Il fait glacial dehors, ce Kyo-Bancha griffé Azumaya me réchauffera. 
Pour me mettre dans l’ambiance de demain, je réécoute ces contes japonais, et décidément si j’aime les textes, je ne supporte pas la voix de la conteuse, ce fut déjà ma première impression (
http://la-theiere-nomade.blogspot.be/2015/08/et-ca-continue-de-plus-belle.html ) et cela se confirme malheureusement. J'arrête le disque et je lis à haute voix les histoires si joliment illustrées. 
Par contre, les saveurs puissantes de l’infusion me plaisent, j'ai un fou rire en me rappelant certains commentaires, entre autres ici :
http://la-theiere-nomade.blogspot.be/2016/01/troisieme-week-end-de-janvier-encore.html ... 

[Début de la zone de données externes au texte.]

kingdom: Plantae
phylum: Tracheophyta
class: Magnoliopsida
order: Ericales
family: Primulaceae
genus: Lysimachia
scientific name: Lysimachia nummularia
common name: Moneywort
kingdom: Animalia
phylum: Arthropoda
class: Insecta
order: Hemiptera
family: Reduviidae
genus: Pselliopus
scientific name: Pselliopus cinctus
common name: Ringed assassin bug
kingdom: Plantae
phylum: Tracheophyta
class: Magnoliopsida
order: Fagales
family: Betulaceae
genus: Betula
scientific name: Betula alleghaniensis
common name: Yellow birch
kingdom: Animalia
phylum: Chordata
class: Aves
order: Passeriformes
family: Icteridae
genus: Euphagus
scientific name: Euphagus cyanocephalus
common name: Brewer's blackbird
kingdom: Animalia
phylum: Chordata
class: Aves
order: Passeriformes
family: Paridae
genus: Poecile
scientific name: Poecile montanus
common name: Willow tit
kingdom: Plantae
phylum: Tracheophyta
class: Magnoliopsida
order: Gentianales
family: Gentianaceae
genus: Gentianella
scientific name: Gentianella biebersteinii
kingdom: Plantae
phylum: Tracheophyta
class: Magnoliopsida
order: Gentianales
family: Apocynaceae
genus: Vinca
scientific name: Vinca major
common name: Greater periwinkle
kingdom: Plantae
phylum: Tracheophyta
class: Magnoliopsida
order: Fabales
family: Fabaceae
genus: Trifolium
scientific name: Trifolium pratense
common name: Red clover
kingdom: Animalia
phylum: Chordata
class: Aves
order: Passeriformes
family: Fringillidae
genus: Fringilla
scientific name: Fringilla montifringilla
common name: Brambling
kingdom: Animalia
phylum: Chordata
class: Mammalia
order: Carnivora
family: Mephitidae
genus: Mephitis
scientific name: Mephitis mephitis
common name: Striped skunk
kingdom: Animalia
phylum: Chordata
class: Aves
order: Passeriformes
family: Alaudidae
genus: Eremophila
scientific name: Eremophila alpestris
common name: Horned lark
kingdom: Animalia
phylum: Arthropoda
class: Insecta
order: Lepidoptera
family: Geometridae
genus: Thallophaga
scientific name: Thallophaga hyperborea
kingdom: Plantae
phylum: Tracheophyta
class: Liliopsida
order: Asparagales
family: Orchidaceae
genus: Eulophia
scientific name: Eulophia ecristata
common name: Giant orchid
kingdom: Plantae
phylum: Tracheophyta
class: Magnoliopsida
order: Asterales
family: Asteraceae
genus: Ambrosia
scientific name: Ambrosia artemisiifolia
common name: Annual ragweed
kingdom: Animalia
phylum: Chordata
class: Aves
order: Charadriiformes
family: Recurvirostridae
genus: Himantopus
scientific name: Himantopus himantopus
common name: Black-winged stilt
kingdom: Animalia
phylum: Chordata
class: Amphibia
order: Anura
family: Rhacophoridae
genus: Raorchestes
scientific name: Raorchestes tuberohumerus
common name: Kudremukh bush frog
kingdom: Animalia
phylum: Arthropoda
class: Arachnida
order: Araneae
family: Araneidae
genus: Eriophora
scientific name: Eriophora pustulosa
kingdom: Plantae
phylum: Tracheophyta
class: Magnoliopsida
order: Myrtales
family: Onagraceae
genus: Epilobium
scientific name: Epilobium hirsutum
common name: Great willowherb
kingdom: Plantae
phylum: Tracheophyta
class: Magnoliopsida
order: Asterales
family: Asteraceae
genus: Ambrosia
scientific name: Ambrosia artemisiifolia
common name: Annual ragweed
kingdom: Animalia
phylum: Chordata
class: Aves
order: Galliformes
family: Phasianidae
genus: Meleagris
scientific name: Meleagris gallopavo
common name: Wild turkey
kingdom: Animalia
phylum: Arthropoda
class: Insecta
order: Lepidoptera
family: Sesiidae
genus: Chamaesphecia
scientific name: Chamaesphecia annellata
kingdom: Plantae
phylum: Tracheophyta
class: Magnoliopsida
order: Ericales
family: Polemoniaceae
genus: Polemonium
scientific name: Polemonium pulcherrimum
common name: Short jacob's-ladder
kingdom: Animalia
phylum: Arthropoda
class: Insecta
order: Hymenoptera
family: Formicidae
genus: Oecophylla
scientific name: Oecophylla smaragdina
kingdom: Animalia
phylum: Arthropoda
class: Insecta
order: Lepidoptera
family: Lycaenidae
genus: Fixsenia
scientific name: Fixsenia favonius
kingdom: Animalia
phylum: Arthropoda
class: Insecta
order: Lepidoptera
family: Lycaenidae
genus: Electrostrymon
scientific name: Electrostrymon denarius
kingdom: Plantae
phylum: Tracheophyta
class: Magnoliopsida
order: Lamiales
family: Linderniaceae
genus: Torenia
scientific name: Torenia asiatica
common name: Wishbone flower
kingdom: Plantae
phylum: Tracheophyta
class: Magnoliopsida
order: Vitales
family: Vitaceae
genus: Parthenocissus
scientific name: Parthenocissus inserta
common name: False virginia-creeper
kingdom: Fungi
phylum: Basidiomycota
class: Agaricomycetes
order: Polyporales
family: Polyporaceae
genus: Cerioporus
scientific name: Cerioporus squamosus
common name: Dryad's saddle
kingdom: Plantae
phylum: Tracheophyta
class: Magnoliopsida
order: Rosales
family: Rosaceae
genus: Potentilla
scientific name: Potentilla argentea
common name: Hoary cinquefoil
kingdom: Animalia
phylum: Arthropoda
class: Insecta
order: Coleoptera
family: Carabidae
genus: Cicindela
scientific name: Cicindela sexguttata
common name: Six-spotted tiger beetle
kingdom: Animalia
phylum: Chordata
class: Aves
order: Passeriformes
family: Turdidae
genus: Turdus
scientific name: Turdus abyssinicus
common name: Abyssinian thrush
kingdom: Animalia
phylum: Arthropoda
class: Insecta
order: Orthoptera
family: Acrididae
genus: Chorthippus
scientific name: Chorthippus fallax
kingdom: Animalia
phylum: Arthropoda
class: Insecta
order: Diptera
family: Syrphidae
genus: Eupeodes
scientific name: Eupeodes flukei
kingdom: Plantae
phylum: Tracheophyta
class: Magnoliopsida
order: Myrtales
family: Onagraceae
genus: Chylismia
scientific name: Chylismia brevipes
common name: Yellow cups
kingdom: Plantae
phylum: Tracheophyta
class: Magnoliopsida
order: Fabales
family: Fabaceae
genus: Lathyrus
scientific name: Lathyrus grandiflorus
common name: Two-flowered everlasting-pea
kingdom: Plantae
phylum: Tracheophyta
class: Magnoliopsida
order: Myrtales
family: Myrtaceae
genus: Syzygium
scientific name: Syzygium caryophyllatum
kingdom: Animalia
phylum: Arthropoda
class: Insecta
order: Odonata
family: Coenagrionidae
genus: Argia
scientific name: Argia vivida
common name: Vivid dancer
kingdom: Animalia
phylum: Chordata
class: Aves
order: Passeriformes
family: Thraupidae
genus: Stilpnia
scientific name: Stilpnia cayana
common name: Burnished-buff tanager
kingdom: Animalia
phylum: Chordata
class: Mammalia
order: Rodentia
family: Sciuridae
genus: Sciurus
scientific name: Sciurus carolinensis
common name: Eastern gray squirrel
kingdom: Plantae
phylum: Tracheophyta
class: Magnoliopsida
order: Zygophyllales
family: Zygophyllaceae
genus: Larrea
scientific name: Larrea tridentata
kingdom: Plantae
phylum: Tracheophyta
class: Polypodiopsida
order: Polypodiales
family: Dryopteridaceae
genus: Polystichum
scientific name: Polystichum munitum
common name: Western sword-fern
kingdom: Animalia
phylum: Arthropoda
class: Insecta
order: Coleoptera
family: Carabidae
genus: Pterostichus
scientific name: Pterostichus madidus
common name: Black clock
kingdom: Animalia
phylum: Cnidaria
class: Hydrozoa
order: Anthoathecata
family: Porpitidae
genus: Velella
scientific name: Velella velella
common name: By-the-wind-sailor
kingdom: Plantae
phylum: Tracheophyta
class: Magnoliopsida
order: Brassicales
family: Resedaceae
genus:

Mes pensées s'envolent vers Anvers et plus particulièrement le Japon... Ce dimanche j'ai raté le train de 8h34, le suivant est à ... 10h34. 
D'habitude, il y en a un toutes les heures mais à cause des travaux, il y en a seulement toutes les deux heures. Dans le train, la préposée contrôle mon billet, et me dit que celui-ci est valable pour les seniors à partir de 65 ans,
"il faut donc les avoir madame". A son ton de voix et son air renfrogné, j'ai senti qu'elle ne plaisantait pas. Je lui propose alors de lui montrer ma carte d'identité, lui disant que je n'était plus dans la tranche des 60 depuis plus de 5 ans. Elle s'est alors radoucie, elle m'en donnait à peine 60 ! Nous étions 4 dans le petit wagon de première, cela a permis de faire connaissance, entre seniors ! 
La gare d'Anvers est magnifique, elle me fait penser un peu à Grand Central, pourquoi ? Je n'en sais rien, elle n'a rien à voir mais j'ai l'esprit vagabond sans doute. Dans le train, j'ai lu le SMS de Cathy m'annonçant que je devais prendre un pique-nique, il n'y a rien au Vlaamsekaai. Et moi que rêvais de manger japonais... 
Je me dirige alors vers
Le Royal, une brasserie à la magnifique architecture. En regardant la table d'à côté, je choisis le même menu : 
un croque-monsieur aux champignons des bois, un vrai délice. 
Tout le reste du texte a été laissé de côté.